In the article on things that hurt credit scores, what share of their available credit do Americans use on average?

--- Begin ARTICLE ---

Having a good credit score can help you save a lot of money over your lifetime, but many people find themselves with scores lower than they’d like because they don’t know how much everyday things can hurt their scores.
Of course, once you know what those things are, you’re better equipped to improve your credit. Here are five common things that can hurt your credit:
1. High Credit Card Balances
One of the most influential factors in credit scoring is your revolving credit balances relative to your credit limit. You may be able to afford to spend much or all of your available credit and pay the bills in full, but that doesn’t mean you should.
The ratio of your credit card balance to the card’s limit is called credit utilization — it’s calculated for each revolving credit account you have, as well as your total balances relative to your total amount of available credit. (Installment loans factor into credit utilization, too, but revolving credit has a greater impact.)
On average, Americans use 24% of their available credit, which isn’t a bad place to be, but the lower you can get that credit utilization rate, the better. If you have low credit card limits and want to use your cards for a lot of purchases, consider paying your bill more frequently so the balance doesn’t creep up.
2. Late Payments
This is even more important than keeping your debt levels low. In fact, the most important thing you can do for your credit is make your credit card and loan payments on time. (Missing other bills, like for utilities, generally isn’t reported to the credit bureaus, but unpaid accounts could be sent to a debt collector, and collection accounts hurt your credit.)
A single missed payment could knock dozens of points — even 100 points — off your score, so pay close attention to due dates.
3. Applying for a Bunch of Credit Cards at Once
When you apply for a credit card or a loan, the potential creditor will want to see what your credit looks like. Credit checks for the purpose of extending credit are considered hard inquiries (a soft inquiry occurs during something like an account review, employer credit check or when you check your own credit), and hard inquiries will knock a few points off your score. If you apply for many credit cards in a short period of time, those little dings add up to a big dent in your score, but applying for loans is a bit different, since scoring models group those inquiries together so as not to penalize you for shopping around. You can read here about how applying for loans affects your credit scores here.

--- End ARTICLE ---
--- Begin RECORD EXTRACTS ---

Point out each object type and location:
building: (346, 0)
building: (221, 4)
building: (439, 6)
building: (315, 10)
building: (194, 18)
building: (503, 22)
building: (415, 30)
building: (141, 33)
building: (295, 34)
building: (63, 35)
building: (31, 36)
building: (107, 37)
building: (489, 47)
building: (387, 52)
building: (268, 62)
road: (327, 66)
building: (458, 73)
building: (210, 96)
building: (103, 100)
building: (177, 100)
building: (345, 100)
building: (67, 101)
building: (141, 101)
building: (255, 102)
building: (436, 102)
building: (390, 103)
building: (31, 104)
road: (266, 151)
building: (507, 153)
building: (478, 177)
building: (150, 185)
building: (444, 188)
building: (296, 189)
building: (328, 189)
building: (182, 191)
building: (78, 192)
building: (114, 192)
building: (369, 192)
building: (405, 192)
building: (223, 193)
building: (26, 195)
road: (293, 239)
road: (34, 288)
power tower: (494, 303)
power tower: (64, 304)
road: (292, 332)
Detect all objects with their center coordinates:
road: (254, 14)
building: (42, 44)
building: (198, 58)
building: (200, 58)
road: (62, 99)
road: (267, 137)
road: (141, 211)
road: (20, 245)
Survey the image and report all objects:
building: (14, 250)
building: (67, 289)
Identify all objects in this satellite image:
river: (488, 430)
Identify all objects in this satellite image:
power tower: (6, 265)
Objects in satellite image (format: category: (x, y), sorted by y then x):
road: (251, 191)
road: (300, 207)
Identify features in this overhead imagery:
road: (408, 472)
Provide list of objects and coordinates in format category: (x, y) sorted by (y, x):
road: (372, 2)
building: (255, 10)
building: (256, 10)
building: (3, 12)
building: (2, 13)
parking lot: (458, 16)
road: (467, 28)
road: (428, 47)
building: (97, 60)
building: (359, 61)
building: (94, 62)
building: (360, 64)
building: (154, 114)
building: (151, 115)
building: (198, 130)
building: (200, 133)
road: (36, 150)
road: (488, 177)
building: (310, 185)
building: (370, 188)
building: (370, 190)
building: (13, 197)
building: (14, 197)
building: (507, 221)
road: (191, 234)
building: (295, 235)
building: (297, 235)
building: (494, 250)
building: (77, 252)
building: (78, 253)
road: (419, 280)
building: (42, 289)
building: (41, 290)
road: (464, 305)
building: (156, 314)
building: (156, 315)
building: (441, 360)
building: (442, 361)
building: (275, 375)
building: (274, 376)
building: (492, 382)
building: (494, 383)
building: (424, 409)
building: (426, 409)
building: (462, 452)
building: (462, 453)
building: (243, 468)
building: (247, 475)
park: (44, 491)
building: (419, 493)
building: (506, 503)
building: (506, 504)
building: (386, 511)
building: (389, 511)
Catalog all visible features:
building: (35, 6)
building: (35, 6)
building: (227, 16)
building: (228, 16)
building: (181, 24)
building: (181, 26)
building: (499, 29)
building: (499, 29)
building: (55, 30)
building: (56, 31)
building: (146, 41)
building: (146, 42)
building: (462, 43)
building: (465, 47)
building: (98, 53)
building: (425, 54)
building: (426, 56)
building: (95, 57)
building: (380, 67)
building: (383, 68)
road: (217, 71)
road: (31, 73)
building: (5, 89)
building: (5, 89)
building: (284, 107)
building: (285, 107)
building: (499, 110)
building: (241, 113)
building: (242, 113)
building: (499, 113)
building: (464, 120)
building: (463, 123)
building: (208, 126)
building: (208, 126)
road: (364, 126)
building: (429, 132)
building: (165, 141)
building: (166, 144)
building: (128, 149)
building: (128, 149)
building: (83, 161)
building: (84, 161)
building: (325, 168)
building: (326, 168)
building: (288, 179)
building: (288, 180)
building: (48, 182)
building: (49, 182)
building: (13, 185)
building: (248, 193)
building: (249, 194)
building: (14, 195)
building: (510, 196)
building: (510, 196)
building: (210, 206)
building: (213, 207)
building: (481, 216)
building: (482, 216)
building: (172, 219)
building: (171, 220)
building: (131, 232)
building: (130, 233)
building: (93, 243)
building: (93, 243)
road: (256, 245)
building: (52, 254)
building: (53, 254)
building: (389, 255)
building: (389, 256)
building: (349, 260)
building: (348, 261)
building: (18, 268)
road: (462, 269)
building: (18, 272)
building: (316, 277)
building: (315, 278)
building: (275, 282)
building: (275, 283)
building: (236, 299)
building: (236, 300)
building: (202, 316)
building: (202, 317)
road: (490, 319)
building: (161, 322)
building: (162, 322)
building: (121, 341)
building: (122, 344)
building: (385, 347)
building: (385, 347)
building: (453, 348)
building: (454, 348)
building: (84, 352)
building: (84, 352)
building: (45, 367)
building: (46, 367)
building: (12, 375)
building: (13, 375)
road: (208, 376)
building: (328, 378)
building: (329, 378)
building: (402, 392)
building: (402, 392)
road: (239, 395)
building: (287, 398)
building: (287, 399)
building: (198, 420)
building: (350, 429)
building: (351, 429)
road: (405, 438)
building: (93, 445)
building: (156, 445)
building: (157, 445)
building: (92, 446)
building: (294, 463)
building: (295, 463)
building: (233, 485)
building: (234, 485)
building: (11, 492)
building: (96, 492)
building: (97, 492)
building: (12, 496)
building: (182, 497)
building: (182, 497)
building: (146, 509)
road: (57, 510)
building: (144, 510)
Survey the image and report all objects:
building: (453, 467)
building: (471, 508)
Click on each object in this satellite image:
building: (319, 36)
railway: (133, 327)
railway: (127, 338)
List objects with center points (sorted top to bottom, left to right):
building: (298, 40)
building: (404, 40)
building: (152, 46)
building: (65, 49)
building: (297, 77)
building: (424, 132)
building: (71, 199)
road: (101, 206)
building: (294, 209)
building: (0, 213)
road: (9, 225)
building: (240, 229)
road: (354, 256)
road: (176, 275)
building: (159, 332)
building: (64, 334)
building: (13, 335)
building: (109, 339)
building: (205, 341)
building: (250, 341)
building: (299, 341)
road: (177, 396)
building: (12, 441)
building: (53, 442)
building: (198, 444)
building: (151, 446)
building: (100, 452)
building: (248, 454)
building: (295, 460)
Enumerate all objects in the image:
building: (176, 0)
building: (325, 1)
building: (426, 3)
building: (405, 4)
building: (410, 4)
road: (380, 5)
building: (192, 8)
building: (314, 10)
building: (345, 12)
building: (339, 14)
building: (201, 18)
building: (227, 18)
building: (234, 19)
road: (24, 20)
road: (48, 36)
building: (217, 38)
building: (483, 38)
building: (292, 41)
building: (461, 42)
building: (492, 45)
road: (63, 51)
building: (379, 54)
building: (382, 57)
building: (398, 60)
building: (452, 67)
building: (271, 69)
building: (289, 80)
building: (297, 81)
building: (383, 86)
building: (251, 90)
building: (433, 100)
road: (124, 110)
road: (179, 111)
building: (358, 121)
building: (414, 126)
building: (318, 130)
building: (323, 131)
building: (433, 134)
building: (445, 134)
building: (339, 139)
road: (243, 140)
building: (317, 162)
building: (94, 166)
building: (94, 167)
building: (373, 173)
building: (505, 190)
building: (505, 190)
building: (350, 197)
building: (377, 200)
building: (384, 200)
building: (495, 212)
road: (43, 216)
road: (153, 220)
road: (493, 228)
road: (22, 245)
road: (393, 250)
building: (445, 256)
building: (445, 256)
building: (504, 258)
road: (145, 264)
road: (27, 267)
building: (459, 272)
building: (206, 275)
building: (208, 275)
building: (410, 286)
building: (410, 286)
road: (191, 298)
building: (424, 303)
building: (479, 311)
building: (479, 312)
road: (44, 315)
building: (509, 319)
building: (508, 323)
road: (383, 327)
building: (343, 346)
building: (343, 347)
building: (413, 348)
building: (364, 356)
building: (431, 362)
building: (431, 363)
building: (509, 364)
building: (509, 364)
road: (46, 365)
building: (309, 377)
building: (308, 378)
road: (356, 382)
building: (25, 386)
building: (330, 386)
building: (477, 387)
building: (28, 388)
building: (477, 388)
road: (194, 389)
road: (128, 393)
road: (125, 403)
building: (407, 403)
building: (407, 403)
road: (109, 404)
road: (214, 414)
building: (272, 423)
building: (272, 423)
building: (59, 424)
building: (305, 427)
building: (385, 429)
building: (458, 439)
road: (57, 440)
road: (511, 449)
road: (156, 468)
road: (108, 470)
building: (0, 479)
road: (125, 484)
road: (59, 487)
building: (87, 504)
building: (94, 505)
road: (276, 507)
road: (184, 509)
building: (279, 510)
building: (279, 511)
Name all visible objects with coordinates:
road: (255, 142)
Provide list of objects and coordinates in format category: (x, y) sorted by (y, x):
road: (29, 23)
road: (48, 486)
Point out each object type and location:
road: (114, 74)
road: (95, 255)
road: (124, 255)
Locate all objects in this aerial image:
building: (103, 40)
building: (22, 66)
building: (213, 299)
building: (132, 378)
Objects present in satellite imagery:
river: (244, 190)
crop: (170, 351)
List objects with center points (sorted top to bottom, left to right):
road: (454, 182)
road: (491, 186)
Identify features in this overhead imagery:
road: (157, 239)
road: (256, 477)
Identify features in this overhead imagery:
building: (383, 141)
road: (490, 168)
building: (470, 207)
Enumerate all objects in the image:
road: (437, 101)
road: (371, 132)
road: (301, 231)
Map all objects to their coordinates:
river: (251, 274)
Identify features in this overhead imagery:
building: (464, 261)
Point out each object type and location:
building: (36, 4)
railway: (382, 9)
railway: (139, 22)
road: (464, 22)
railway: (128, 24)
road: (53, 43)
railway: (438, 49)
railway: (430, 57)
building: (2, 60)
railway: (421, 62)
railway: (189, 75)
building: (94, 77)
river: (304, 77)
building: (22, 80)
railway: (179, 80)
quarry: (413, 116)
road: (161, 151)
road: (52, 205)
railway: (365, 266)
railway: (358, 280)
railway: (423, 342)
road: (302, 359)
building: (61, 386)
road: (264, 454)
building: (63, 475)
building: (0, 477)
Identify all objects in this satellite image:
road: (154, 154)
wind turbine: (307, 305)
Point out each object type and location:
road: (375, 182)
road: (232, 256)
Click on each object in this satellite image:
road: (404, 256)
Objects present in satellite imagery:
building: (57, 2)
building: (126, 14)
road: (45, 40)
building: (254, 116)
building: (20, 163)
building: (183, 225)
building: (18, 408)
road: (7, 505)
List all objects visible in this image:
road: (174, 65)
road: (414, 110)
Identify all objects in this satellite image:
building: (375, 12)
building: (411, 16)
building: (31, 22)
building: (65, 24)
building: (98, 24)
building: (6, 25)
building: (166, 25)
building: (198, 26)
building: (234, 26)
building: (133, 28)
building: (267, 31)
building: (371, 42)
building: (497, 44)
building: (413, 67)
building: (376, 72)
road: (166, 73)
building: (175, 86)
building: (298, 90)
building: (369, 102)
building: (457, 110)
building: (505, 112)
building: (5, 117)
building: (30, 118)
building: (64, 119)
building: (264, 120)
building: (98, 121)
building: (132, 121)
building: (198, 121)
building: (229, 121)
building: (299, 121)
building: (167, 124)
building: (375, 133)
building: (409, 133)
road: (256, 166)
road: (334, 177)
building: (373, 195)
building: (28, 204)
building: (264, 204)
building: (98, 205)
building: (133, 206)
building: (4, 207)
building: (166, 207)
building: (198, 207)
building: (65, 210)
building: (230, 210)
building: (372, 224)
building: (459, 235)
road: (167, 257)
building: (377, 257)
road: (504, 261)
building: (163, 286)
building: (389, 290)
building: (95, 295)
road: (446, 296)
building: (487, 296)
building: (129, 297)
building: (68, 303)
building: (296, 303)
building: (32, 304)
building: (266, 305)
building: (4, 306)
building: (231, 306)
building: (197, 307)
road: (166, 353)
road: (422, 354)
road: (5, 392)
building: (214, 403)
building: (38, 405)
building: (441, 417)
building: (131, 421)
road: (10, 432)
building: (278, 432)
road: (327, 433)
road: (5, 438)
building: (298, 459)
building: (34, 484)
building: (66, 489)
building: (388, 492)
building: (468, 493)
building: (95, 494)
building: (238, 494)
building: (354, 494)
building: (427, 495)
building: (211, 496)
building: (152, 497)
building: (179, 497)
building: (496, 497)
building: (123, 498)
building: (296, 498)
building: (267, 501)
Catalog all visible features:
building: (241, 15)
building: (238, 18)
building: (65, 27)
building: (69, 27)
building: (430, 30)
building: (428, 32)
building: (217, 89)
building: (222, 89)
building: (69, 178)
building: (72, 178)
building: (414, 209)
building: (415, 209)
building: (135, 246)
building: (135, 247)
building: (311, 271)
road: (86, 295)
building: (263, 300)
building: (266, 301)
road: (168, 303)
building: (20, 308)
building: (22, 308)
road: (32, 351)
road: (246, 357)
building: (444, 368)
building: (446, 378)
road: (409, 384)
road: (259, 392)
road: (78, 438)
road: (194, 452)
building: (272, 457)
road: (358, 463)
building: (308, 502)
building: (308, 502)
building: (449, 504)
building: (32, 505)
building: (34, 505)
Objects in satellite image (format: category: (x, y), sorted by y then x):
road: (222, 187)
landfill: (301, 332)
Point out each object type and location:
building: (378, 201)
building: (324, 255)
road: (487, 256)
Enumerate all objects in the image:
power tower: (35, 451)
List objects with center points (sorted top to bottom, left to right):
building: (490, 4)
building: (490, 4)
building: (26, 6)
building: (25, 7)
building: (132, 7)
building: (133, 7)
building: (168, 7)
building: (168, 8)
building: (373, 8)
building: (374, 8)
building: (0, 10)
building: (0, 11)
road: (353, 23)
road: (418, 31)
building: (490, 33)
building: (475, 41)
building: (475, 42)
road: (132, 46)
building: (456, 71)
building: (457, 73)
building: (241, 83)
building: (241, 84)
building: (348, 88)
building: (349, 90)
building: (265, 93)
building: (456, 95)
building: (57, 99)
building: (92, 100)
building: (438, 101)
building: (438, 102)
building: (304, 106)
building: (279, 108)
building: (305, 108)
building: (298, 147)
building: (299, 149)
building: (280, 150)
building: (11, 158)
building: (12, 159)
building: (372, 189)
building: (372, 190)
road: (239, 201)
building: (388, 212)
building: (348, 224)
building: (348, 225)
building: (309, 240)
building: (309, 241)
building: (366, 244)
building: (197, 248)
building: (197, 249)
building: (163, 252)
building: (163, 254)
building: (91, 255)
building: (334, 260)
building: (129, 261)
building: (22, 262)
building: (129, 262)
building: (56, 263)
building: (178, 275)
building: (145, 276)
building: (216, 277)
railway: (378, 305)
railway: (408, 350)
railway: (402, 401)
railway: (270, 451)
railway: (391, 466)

--- End RECORD EXTRACTS ---

* [FINAL ANSWER] 24%